Modérateur : Karl SIVATTE, journaliste
Quand on évoque la question de la musique
moderne et de sa fonction dans la société créole
antillaise, il est évident que les approches
divergent d’autant que la musique n’est toujours
pas considérée comme élément culturel et
économique déterminant. Comme tout ce qui
constitue l’identité culturelle et
l’appartenance au monde caribéen et
panaméricain, la musique et spécifiquement le
zouk,
est reléguée au plan de l’insignifiance.

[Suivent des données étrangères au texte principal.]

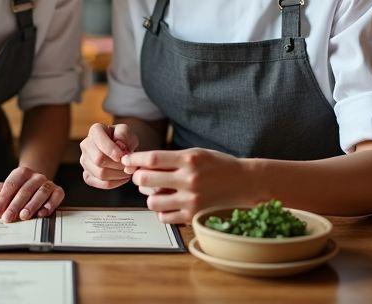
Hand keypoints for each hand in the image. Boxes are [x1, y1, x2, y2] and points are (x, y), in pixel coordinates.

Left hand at [0, 166, 64, 222]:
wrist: (38, 185)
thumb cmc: (19, 190)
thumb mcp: (7, 189)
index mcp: (21, 173)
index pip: (11, 185)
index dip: (3, 199)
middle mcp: (36, 176)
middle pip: (25, 190)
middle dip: (15, 206)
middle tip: (8, 218)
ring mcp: (48, 183)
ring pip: (41, 193)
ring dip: (32, 205)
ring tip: (23, 216)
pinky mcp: (58, 191)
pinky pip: (56, 196)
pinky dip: (50, 205)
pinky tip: (42, 214)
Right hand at [79, 122, 139, 189]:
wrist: (122, 149)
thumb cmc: (124, 139)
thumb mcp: (127, 132)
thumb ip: (124, 136)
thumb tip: (120, 147)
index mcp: (95, 130)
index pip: (100, 142)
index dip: (113, 151)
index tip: (124, 156)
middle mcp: (86, 145)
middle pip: (98, 160)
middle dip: (117, 165)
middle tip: (128, 165)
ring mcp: (84, 161)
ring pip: (100, 174)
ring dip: (118, 175)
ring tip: (128, 171)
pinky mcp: (87, 175)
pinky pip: (100, 184)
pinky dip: (114, 183)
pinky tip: (122, 178)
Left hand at [122, 148, 251, 223]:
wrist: (245, 183)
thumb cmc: (218, 165)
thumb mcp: (196, 154)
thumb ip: (171, 158)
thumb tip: (141, 164)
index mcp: (189, 159)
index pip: (152, 158)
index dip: (134, 159)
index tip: (126, 161)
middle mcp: (190, 179)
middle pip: (146, 180)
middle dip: (138, 177)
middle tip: (140, 177)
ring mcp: (191, 200)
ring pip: (152, 202)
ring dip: (150, 197)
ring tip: (157, 192)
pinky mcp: (193, 216)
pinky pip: (164, 217)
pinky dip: (162, 211)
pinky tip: (169, 204)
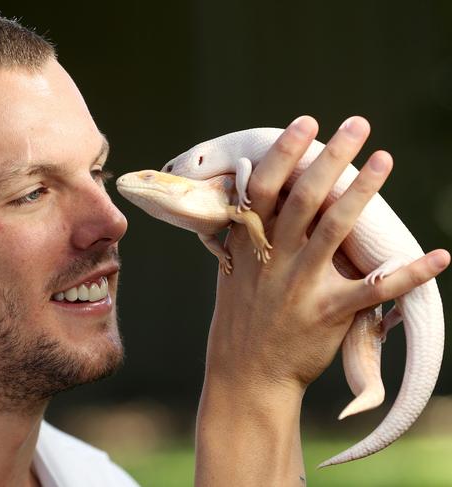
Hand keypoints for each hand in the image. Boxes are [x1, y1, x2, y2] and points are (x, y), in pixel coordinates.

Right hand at [194, 116, 448, 485]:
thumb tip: (258, 191)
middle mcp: (275, 259)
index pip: (264, 190)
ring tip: (385, 159)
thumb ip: (248, 231)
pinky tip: (440, 256)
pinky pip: (373, 291)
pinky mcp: (327, 314)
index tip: (306, 123)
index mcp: (250, 244)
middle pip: (303, 200)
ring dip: (361, 195)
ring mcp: (300, 286)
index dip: (283, 154)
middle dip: (329, 159)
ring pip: (334, 233)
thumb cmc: (240, 314)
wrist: (245, 373)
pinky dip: (408, 274)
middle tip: (357, 124)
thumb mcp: (234, 268)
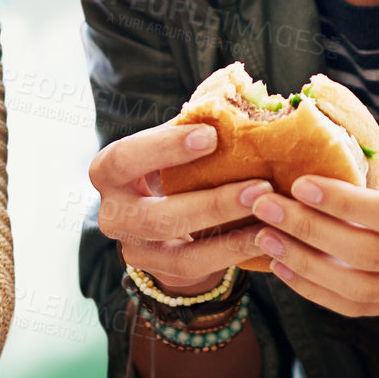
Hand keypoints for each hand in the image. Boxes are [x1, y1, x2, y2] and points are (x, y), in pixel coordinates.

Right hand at [90, 122, 270, 292]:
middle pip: (154, 218)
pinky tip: (265, 238)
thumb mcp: (169, 142)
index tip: (210, 136)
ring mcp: (134, 250)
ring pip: (180, 253)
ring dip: (231, 236)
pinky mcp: (160, 273)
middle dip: (211, 204)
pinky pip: (199, 269)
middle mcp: (112, 215)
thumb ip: (191, 125)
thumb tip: (232, 104)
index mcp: (108, 171)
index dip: (164, 148)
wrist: (161, 215)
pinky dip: (234, 253)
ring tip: (269, 215)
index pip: (125, 159)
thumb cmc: (169, 163)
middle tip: (259, 187)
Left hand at [248, 132, 378, 327]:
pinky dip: (319, 292)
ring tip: (264, 239)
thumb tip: (315, 135)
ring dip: (307, 267)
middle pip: (373, 256)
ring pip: (364, 292)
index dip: (345, 204)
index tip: (299, 183)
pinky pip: (363, 308)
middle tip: (264, 207)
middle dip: (311, 232)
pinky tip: (286, 268)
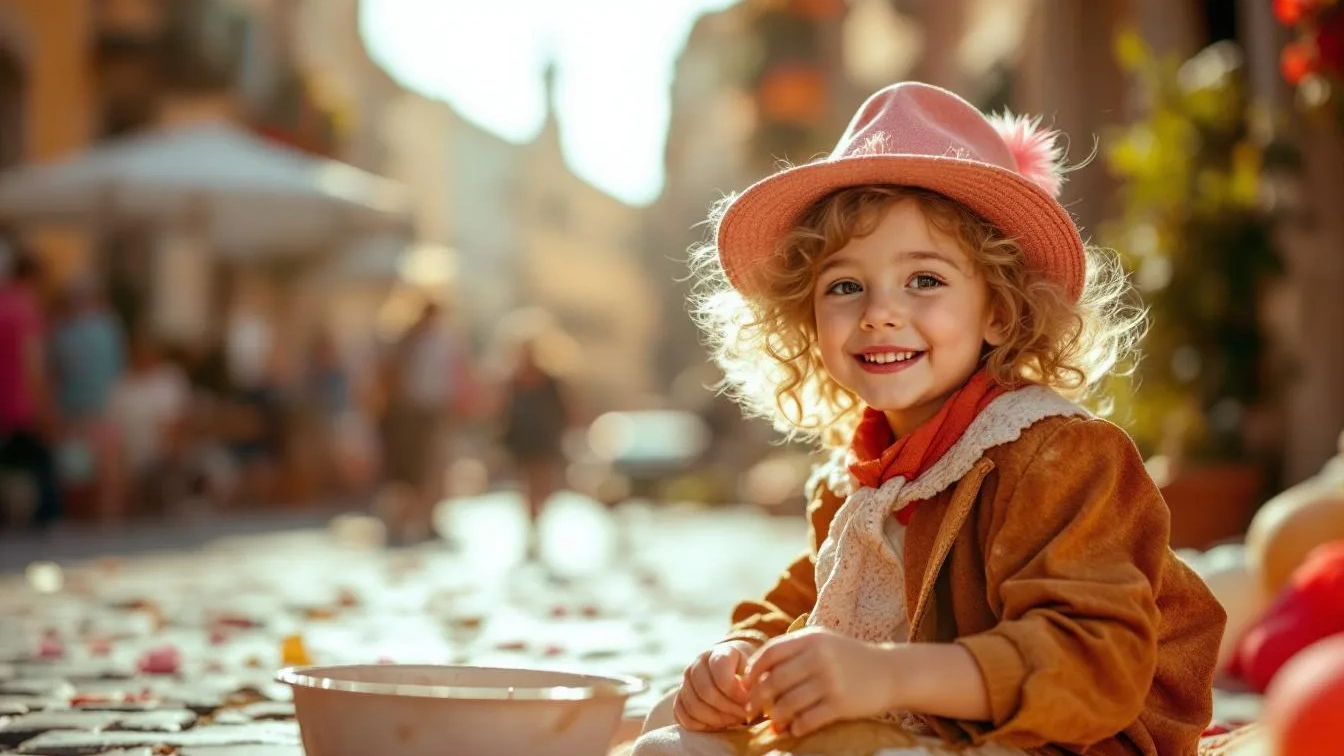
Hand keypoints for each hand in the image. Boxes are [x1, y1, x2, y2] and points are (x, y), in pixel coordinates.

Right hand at [674, 640, 756, 731]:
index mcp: (719, 652)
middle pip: (706, 692)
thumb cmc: (750, 672)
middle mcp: (698, 663)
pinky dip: (699, 725)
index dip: (736, 692)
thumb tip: (754, 699)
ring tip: (735, 721)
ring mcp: (686, 680)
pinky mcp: (680, 696)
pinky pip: (682, 715)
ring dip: (716, 720)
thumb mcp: (758, 670)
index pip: (720, 671)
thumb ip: (756, 682)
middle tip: (745, 716)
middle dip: (728, 709)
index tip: (750, 703)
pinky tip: (718, 725)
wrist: (736, 668)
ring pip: (693, 705)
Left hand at [742, 627, 901, 737]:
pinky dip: (797, 727)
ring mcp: (830, 681)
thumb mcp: (823, 642)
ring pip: (788, 703)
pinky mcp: (842, 704)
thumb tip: (754, 675)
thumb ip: (792, 651)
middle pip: (774, 681)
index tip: (745, 686)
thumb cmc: (849, 658)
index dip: (753, 671)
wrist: (891, 672)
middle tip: (751, 711)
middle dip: (757, 699)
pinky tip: (795, 729)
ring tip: (774, 722)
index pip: (770, 653)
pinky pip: (808, 720)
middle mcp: (818, 657)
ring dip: (776, 717)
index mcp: (810, 638)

Musique
le plus récemment créée, donc moderne, le zouk
subit les mêmes rejets qu’ont subis en leur
temps la musique et la danse traditionnelles, le
conte ou la figure du nègre marron.
L’opinion publique refuse de croire que cette
expression culturelle moderne peut, dans un
premier temps, amplifier et consolider
l’identité culturelle. Dans un deuxième temps,
qu’elle est émettrice de valeurs montrant au
reste du monde les potentialités peu exploitées
et l’ingéniosité culturelle et artistique
relativement reconnue des peuples de la Caraïbe.
En matière musicale, c’est par le zouk que,
durant les dernières décennies nous avons fait
relation avec les mondes américains, européens,
africains et asiatiques. Cela dit, le zouk n’est
pas une voie inédite. Bien au contraire, il
s’agit là d’une adaptation nouvelle, heureuse,
productive et créatrice de ce que savaient faire
les aînés dans les fameux bals des casinos
parisiens par exemple. Ainsi, s’agit-il en somme
de la continuation d’une tradition bien ancrée
dans les consciences et dans l’inconscient
collectif. Les agents du zouk ont su démontrer
une grande capacité progressiste et combinatoire
d’alliance signifiante entre l’ancien et le
nouveau pour l’équilibre et l’identification
culturelle. En nous reposant principalement sur
les matières littéraires et orales, nous
démontrerons comment le zouk s’inscrit dans la
continuité d’une tradition ancrée et qu’ainsi,
bien que produit postmoderne, il est
syllogistiquement un produit traditionnel.
Jean-Georges CHALI est maître de Conférences en
Littérature comparée à l’Université des Antilles
et de la Guyane en Martinique. Il est diplômé de
l’université Paris Sorbonne (Paris IV), a été
successivement Directeur du Département des
Lettres Modernes, Directeur du CERALEC (Centre
de Recherches et d’Etudes en Langues et
Littératures Comparées), Directeur de
publication des Cahiers du CERALEC et de la
Revue Carilang et Doyen de la Faculté des
Lettres de 2000 à 2005. Il est l’auteur de
nombreux articles sur les contes créoles et
caribéens ainsi que sur la littérature
américano-caraïbe et panaméricaine. En 2006, il
a publié Vincent Placoly : conteur ou la
projection esthétique d’un écrivain panaméricain
et Le rapport à l’oeuvre avec Dominique Berthet.